The tide sure changed in a hurry.

Iguodala put out word that he was open to leaving, pressuring tax-conscious Golden State. He met with the Lakers, Spurs, Kings and Rockets.

Houston particularly intrigued him despite reportedly offering just four years, $32 million. The Rockets could have offered $37,658,880 with the mid-level exception, though they wanted to save a sliver to give Zhou Qi a four-year deal – and that still would’ve fallen short of other offers. They also discussed signing-and-trading for Iguodala, but they pitched him on a defensive unit that included him, Chris Paul, Eric Gordon and Trevor Ariza. What else would Houston have intrigued the Warriors with?

And would Iguodala really have left Golden State, an all-time great team that positioned him to win 2015 NBA Finals MVP and a team that played near Silicon Valley?

Chris Haynes of ESPN:

The Warriors had been in the dark for a day and a half and contacted representatives of free-agent small forwards Rudy Gay and Gerald Henderson as a contingency plan. But Myers immediately hopped on a plane from the Bay Area and Kerr was already in Los Angeles, having recently visited with free agent Nick Young. They didn’t know it, but Iguodala’s objective in sitting down with them was to personally say goodbye, sources with knowledge of the situation told ESPN.

Myers and Kerr came prepared to offer him a fully guaranteed, three-year deal worth $45 million and reiterated that their latest offer still wasn’t indicative of what they believed to be his true worth. Their hands were just tied.

There was little hope for a resolution at this point. Iguodala wasn’t budging from his request to make at least $16 million per year. If the Warriors didn’t improve their offer, he was signing with the Rockets, sources said.

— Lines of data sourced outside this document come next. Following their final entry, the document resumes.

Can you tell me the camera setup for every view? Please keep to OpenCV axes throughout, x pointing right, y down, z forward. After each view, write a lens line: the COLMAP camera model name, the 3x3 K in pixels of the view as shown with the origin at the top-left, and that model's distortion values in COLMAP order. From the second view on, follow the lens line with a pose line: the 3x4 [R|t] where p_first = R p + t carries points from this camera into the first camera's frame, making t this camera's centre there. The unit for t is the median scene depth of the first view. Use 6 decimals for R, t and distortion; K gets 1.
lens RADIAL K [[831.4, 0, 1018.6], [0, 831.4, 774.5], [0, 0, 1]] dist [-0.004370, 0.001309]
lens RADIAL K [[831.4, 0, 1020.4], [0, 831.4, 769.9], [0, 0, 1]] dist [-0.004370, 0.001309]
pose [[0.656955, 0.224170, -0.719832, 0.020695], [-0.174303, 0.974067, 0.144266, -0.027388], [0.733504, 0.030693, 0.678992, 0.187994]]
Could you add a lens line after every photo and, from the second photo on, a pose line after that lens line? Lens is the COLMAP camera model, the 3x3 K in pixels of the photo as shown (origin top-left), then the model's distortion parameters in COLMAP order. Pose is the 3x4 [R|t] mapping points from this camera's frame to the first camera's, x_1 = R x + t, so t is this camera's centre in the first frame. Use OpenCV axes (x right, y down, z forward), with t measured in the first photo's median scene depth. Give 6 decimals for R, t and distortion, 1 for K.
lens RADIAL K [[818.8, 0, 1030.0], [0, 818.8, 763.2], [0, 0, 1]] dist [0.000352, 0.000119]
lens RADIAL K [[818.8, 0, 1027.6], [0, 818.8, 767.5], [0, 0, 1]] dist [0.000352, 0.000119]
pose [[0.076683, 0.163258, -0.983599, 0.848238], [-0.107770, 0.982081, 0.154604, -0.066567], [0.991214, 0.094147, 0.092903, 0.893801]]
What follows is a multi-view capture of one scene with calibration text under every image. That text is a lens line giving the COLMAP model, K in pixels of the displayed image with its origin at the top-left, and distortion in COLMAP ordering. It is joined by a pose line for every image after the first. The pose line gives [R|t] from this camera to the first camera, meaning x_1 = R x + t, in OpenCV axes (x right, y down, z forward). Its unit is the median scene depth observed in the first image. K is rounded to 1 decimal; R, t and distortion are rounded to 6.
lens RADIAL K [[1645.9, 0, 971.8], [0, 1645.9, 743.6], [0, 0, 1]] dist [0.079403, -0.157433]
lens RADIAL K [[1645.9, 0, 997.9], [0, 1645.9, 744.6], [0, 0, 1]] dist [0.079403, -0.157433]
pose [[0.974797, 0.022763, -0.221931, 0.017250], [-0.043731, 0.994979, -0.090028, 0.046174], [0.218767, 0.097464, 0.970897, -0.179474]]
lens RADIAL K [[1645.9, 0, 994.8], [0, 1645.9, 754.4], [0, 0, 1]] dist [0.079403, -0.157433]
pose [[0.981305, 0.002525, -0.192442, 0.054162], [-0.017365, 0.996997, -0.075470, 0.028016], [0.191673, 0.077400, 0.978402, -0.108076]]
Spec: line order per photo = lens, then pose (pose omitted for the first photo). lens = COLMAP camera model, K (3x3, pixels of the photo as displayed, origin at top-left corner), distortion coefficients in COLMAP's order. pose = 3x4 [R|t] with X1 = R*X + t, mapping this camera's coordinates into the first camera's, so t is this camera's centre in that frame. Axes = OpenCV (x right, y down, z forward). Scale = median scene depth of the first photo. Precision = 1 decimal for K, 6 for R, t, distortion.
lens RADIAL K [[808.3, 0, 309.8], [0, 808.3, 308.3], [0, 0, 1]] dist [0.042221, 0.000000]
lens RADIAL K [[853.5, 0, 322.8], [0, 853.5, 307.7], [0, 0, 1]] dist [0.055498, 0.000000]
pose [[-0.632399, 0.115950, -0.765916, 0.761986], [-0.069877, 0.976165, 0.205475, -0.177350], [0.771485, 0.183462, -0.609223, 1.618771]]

After an hour, both sides departed and a breakup appeared likely. Iguodala’s camp proceeded to discuss their options. The Warriors’ top reserve was inching closer to becoming a top reserve for the Rockets. But before Rosenthal was to call Los Angeles, Sacramento, San Antonio and Golden State to notify them of his client’s decision, sources said Iguodala elected to make his final, most defining move yet: calling Golden State one more time.

That of course ended with the Warriors stepping up with a three-year, fully guaranteed $48 million contract, which Iguodala signed.

I recommend reading Haynes’ captivating look into Iguodala’s free agency in full. But keep this in mind: Iguodala won his negotiation with Golden State, and it’s in his best interest to continue a harmonious relationship with the organization. That means, if he were bluffing about leaving in order to secure a bigger offer from the Warriors, he’s incentivized not to show his cards now. He’s better off keeping up the story, making the Warriors believe they didn’t pay more than necessary to keep him.